_Textauszug_:
§

Bis zum Anpfiff waren es nur noch wenige Augenblicke, da trabte ein älterer Herr über die Tartanbahn des Berliner Poststadions. Er trug eine erdfarbene Hose, Hosenträger, eine beigefarbene Baskenmütze und sah damit aus wie ein vergnügter Rentner. Das änderte sich, als das Spiel begann. Auf einmal schimpfte der Mann, gestikulierte, haderte und forderte seinen Torwart auf, die gegnerischen Stürmer zu tunneln. Der Mann hieß Bahman Foroutan, hatte in den 80er-Jahren das Nationalteam des Irans betreut und trainierte inzwischen den Berliner Athletik Klub 07.

Die Szene liegt mittlerweile zwei Jahre zurück, sie ereignete sich im DFB-Pokalspiel der Berliner gegen Mainz 05. Heute (15.30 Uhr) tritt der Berliner Athletik Klub, kurz BAK, im DFB-Pokal wieder gegen einen Bundesligisten an. Wieder geht es gegen eine Mannschaft aus dem südwestdeutschen Raum, dieses Mal heißt der Gegner 1899 Hoffenheim.

Ansonsten hat sich aber einiges geändert bei den Berlinern. Foroutan ist nicht mehr Trainer und dass der eigene Torhüter den gegnerischen Angreifern den Ball durch die Beine schießen muss, ist auch keine Pflicht mehr. Die Episode mit Foroutan mag komisch erscheinen, aber sie steht symbolisch dafür, wie der Berliner Athletik Klub lange Zeit war: chaotisch, archaisch, aber liebenswert.

Der Verein wurde 1907 im Berliner Stadtteil Wedding, einer Arbeiterhochburg, gegründet, spielte lange Zeit aber keine sportliche Rolle in der Stadt. Erst in den 90er-Jahren gelang der Durchmarsch von der A- Klasse in die Oberliga. 2004 wurde der BAK durch die Fusion mit einem türkisch geprägten Klub multikultureller, heute beheimatet man Spieler verschiedener Nationalitäten. "Wir sind ein Verein für jedermann, genau in der Mitte Berlins gelegen", sagt Manager Erdogan Dogan.

§

_Verfügbare Daten_:
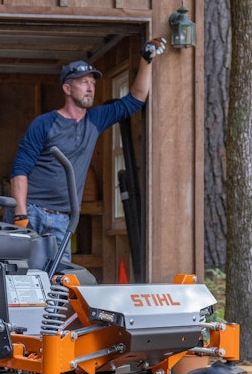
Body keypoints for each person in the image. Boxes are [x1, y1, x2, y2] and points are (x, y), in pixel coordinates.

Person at [10, 38, 166, 264]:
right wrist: (20, 213)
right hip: (32, 212)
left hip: (62, 218)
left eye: (92, 83)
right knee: (23, 275)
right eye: (83, 82)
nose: (90, 88)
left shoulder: (94, 120)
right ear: (67, 88)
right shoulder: (44, 123)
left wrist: (146, 60)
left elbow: (136, 99)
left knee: (60, 278)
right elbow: (20, 169)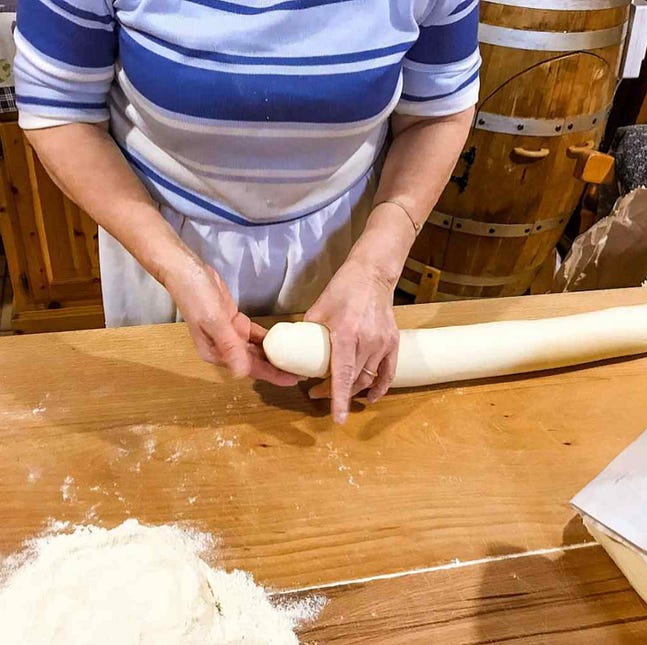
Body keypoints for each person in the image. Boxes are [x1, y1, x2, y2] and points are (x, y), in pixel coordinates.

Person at [14, 0, 480, 423]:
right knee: (168, 426)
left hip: (348, 247)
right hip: (161, 237)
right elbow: (60, 108)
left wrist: (376, 269)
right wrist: (176, 268)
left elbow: (437, 112)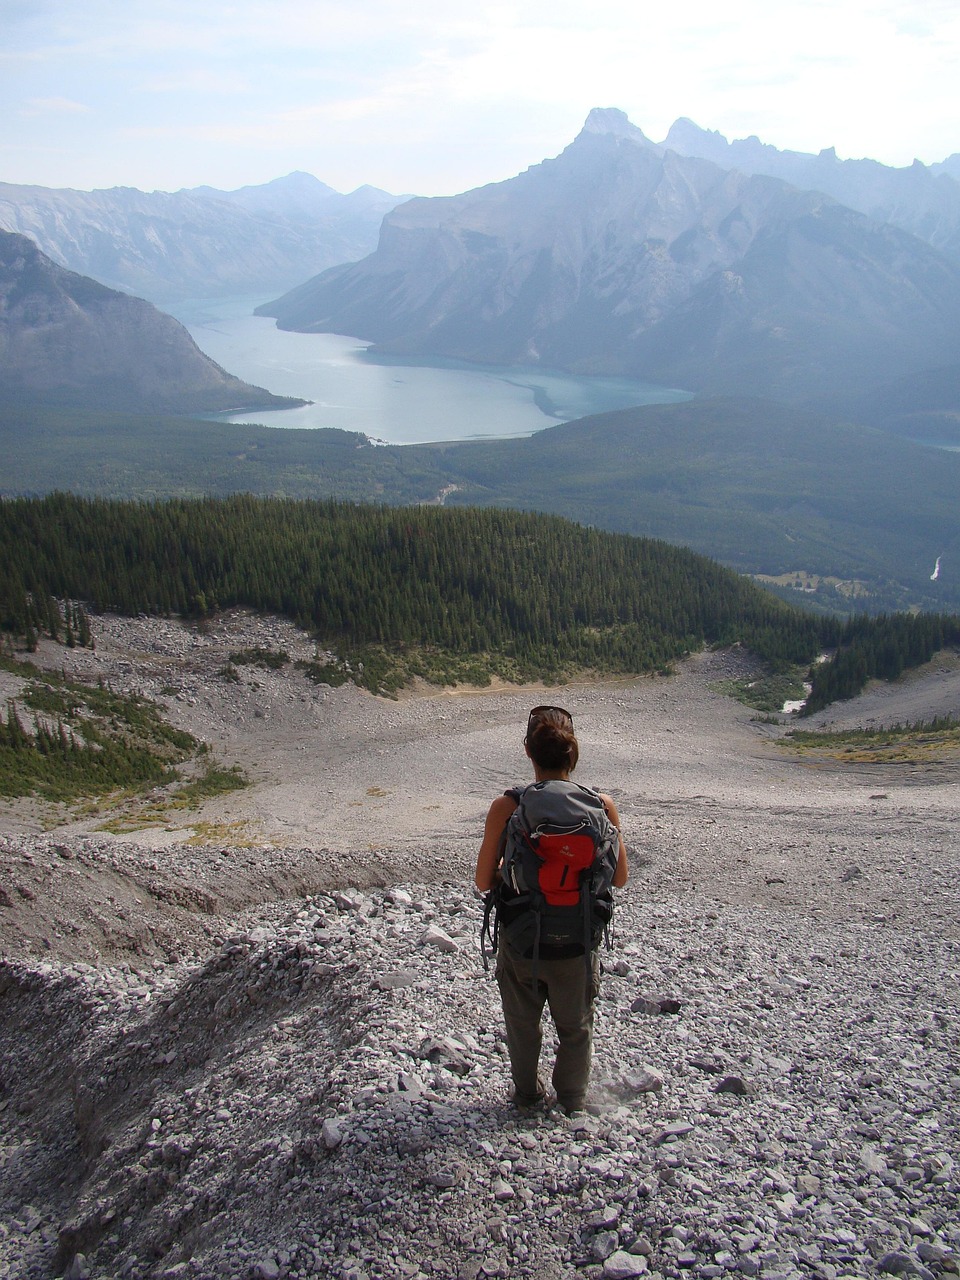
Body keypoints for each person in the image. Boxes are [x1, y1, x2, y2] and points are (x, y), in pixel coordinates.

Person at [475, 705, 628, 1114]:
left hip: (522, 936)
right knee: (575, 1026)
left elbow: (483, 882)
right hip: (578, 939)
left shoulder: (507, 807)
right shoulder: (603, 805)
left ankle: (527, 1097)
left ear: (529, 751)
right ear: (573, 754)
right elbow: (620, 879)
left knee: (523, 1025)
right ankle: (574, 1100)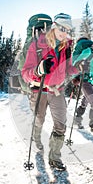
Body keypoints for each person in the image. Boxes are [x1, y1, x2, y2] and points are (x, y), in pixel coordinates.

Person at [21, 13, 78, 171]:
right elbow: (25, 73)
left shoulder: (65, 47)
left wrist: (78, 68)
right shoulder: (38, 44)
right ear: (54, 26)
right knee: (39, 120)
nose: (64, 32)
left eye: (68, 30)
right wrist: (38, 69)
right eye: (62, 28)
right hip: (39, 89)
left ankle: (54, 158)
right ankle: (36, 138)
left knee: (61, 125)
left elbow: (67, 69)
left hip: (57, 90)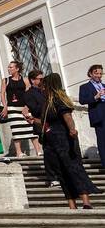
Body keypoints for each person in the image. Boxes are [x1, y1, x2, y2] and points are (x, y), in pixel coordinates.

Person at [41, 72, 98, 209]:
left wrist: (72, 130)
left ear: (50, 85)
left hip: (64, 140)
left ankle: (86, 202)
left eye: (44, 85)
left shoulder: (58, 100)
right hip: (52, 142)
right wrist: (34, 120)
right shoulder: (47, 103)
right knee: (61, 173)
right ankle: (71, 204)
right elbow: (49, 121)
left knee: (74, 168)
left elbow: (67, 117)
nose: (42, 87)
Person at [0, 60, 37, 157]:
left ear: (17, 69)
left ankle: (39, 151)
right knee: (16, 129)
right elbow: (2, 94)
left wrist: (27, 107)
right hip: (12, 108)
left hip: (24, 107)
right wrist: (5, 106)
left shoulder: (25, 80)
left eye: (11, 67)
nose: (9, 69)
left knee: (31, 128)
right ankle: (19, 152)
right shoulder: (6, 80)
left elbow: (29, 94)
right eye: (8, 67)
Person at [79, 64, 105, 175]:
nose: (99, 75)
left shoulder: (104, 85)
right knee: (103, 141)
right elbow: (82, 100)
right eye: (96, 73)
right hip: (99, 116)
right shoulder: (84, 87)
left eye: (100, 73)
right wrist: (95, 97)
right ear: (90, 74)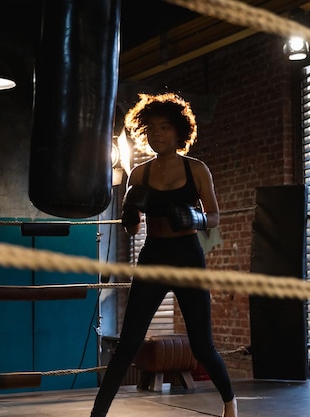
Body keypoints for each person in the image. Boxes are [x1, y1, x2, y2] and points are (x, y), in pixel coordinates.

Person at [90, 93, 238, 417]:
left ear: (179, 132)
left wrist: (195, 218)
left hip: (187, 256)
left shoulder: (197, 170)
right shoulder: (139, 174)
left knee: (201, 345)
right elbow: (132, 227)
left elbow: (214, 216)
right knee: (128, 344)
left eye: (165, 128)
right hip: (154, 256)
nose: (158, 134)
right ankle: (97, 413)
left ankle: (229, 400)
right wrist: (130, 219)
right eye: (153, 129)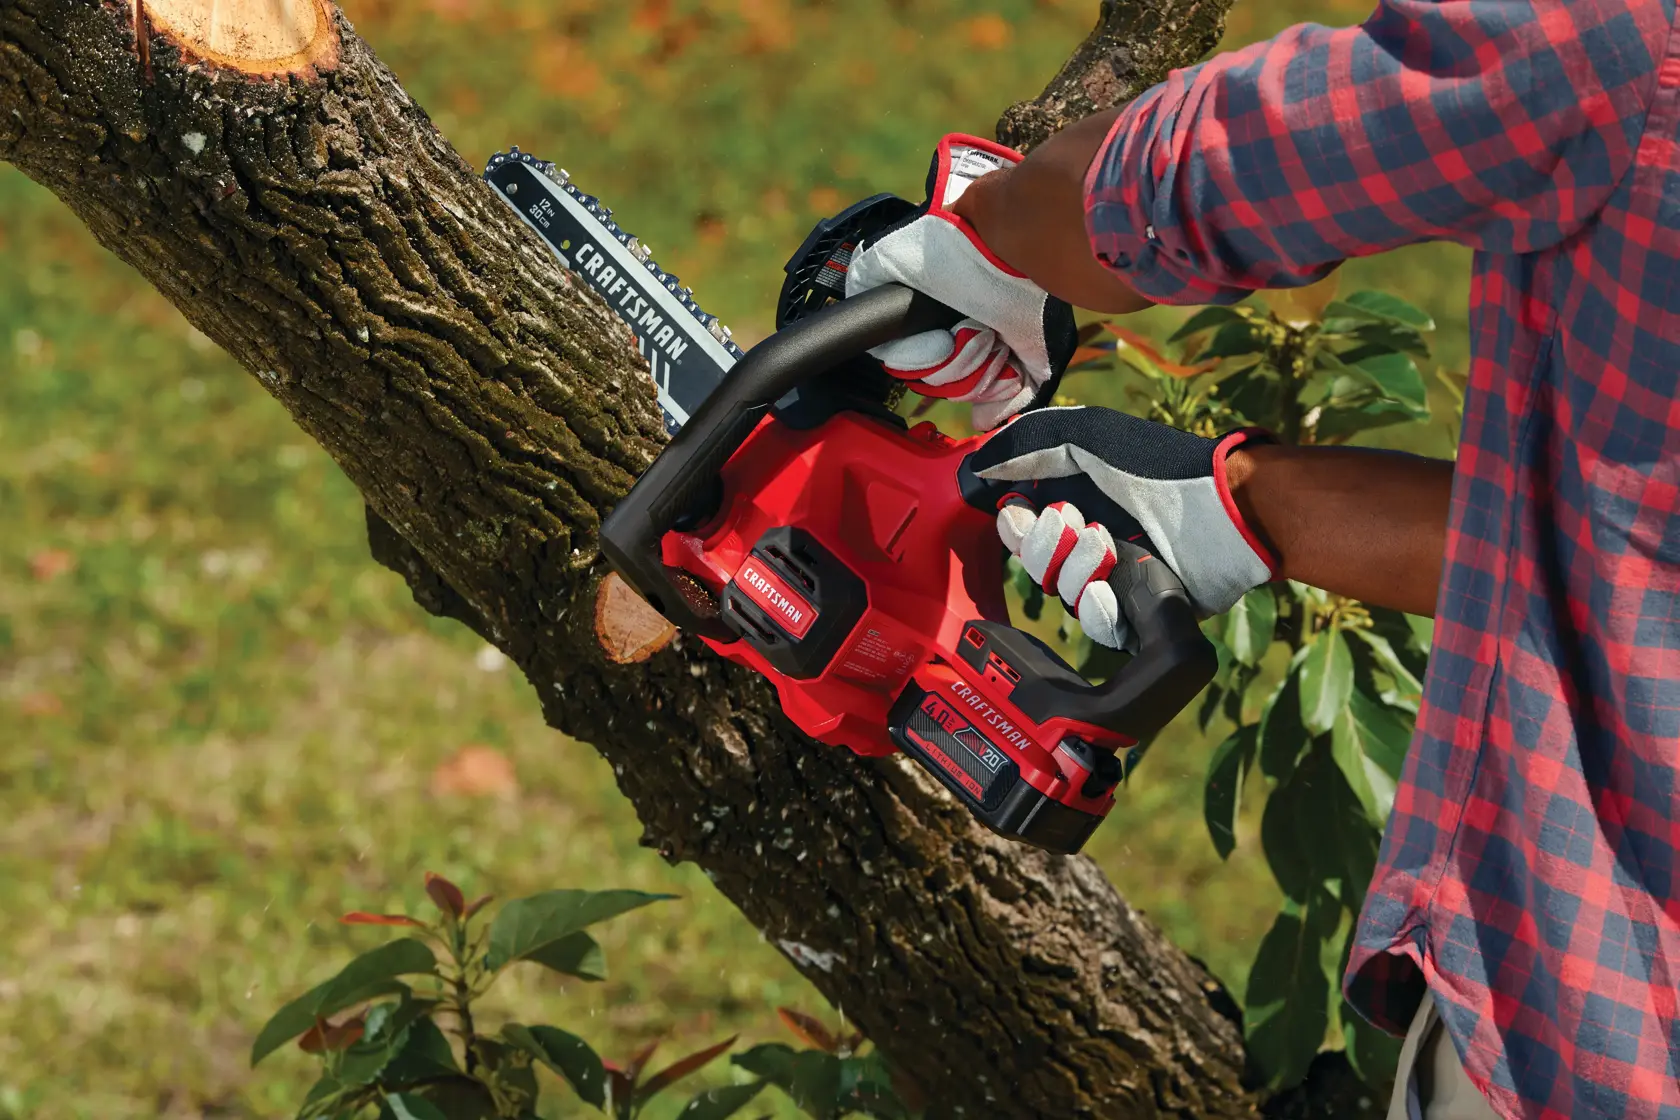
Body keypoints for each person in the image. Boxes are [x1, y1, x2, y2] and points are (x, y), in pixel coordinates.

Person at [843, 0, 1680, 1117]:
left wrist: (985, 229)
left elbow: (1253, 157)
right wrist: (1244, 504)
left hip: (1585, 1031)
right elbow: (1629, 550)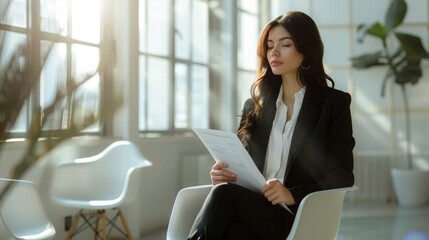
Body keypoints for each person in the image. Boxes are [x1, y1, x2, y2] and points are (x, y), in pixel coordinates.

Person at [188, 11, 355, 240]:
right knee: (234, 230)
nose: (274, 52)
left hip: (297, 217)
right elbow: (244, 164)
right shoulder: (255, 106)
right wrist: (225, 173)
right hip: (252, 210)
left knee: (224, 196)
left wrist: (291, 194)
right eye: (269, 46)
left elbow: (342, 176)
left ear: (306, 50)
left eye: (285, 44)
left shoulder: (333, 104)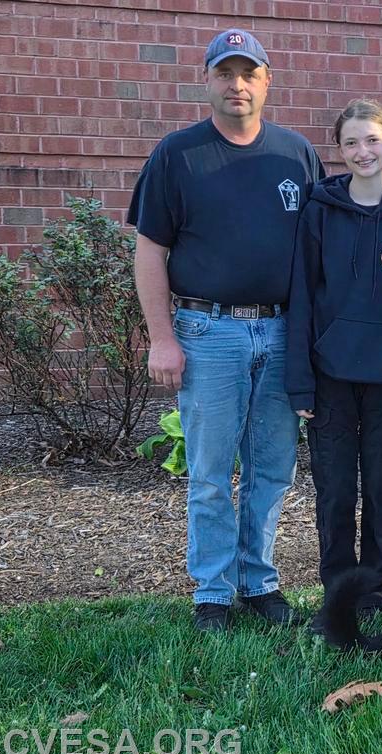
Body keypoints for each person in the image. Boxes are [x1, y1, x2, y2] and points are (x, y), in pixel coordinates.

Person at [128, 28, 325, 632]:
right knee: (211, 473)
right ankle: (212, 591)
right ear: (207, 80)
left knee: (272, 468)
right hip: (206, 331)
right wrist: (162, 337)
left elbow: (318, 249)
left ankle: (258, 581)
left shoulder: (295, 154)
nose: (237, 85)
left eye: (248, 73)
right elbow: (149, 249)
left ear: (267, 82)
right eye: (225, 73)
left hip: (281, 332)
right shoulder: (178, 154)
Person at [284, 99, 382, 626]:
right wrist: (300, 381)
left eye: (372, 140)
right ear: (338, 150)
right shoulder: (319, 211)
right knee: (336, 492)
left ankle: (375, 592)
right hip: (329, 375)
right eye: (351, 142)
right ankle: (338, 591)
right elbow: (301, 295)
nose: (363, 151)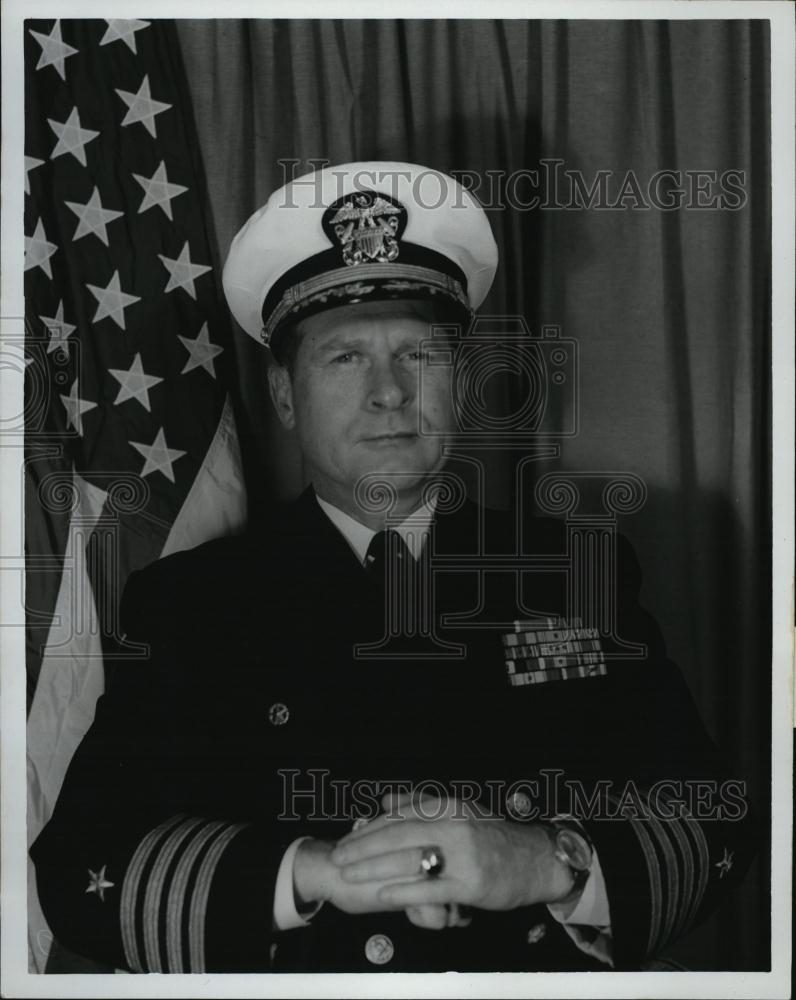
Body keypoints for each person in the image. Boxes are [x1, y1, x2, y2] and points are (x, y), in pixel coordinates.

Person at [31, 161, 755, 974]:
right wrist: (317, 872)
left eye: (419, 353)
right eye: (344, 358)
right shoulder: (190, 605)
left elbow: (712, 819)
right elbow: (82, 866)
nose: (389, 393)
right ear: (283, 394)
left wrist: (551, 862)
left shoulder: (572, 572)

§

_Zu erledigen_:
• A. Prüfe, ob die folgenden Aussagen zum Text über den Berliner Athletik Klub passen, und antworte jeweils mit Ja oder Nein samt der entscheidenden Worte aus dem Text: (i) Bahman Foroutan hat in den 80er-Jahren die iranische Nationalmannschaft betreut. (ii) Der Verein wurde 1907 in Kreuzberg gegründet. (iii) Im heutigen Pokalspiel heißt der Gegner Mainz 05.
• B. Mit was für einem Klub hat sich der BAK laut dem Text über den Berliner Athletik Klub im Jahr 2004 zusammengeschlossen?
• C. Schreib den Text über den Berliner Athletik Klub weiter, und zwar im Anschluss an das Zitat von Manager Erdogan Dogan.
Die Einträge sind eigenständiges Material und gehören nicht zum Text.

_Lösungen_:
• A.
(i) Ja: „hatte in den 80er-Jahren das Nationalteam des Irans betreut“
(ii) Nein: „Der Verein wurde 1907 im Berliner Stadtteil Wedding, einer Arbeiterhochburg, gegründet“
(iii) Nein: „dieses Mal heißt der Gegner 1899 Hoffenheim“

• B. Mit einem türkisch geprägten Klub.

• C.
Bisher wird die sportliche Entwicklung von den Berlinern aber kaum honoriert. Nur selten finden sich mehr als 200 Zuschauer im alten Poststadion ein, wo 1936 das Fußballturnier der olympischen Spiele ausgetragen wurde. Der mangelnde Zuschauerzuspruch ist mit ein Grund dafür, dass Geld beim BAK selten da war. Der Klub bewegte sich nach dem Aufstieg in die Oberliga immer am Rande des finanziellen Ruins. Deshalb ging man 2006 eine Kooperation mit dem türkischen Erstligisten Ankaraspor ein und ̈änderte seinen Vereinsnamen in Berlin Ankaraspor Kulübü 07. Die Sache geriet zum Desaster, nur zwei Jahre später zogen sich die Geldgeber aus der Türkei zurück. Fast alle Spieler gingen, die A-Jugend sprang ein und schaffte sensationell den Klassenerhalt in der Oberliga. Da war er wieder, der Chaosklub BAK.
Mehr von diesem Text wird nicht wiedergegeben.